Stored items
________________________________________

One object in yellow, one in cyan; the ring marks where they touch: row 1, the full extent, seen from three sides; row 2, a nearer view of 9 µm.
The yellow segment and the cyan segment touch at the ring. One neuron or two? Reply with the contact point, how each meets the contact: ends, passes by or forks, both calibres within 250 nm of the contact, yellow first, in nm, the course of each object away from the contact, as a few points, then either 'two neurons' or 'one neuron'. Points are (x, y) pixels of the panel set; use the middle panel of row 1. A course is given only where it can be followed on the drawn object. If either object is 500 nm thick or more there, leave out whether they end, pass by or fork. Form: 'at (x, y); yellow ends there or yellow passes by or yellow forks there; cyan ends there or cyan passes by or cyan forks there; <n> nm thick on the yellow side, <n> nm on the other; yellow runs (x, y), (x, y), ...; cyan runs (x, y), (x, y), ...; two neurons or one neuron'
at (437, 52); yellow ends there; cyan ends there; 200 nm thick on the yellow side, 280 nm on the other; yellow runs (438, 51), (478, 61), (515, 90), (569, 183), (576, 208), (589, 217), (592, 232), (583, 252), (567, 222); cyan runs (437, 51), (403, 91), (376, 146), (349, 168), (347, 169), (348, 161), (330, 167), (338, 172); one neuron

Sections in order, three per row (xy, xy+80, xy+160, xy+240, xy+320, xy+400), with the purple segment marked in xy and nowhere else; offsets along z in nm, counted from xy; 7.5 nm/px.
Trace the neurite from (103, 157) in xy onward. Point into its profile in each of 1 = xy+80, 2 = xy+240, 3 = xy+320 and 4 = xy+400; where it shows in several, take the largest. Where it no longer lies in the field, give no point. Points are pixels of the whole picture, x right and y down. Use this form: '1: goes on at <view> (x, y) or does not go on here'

________________________________________

▶ _ACTION ITEM_:
Please report how many lines of the entries above include "three". Only the number is wanted.

▶ _EXERCISE RESULT_:
2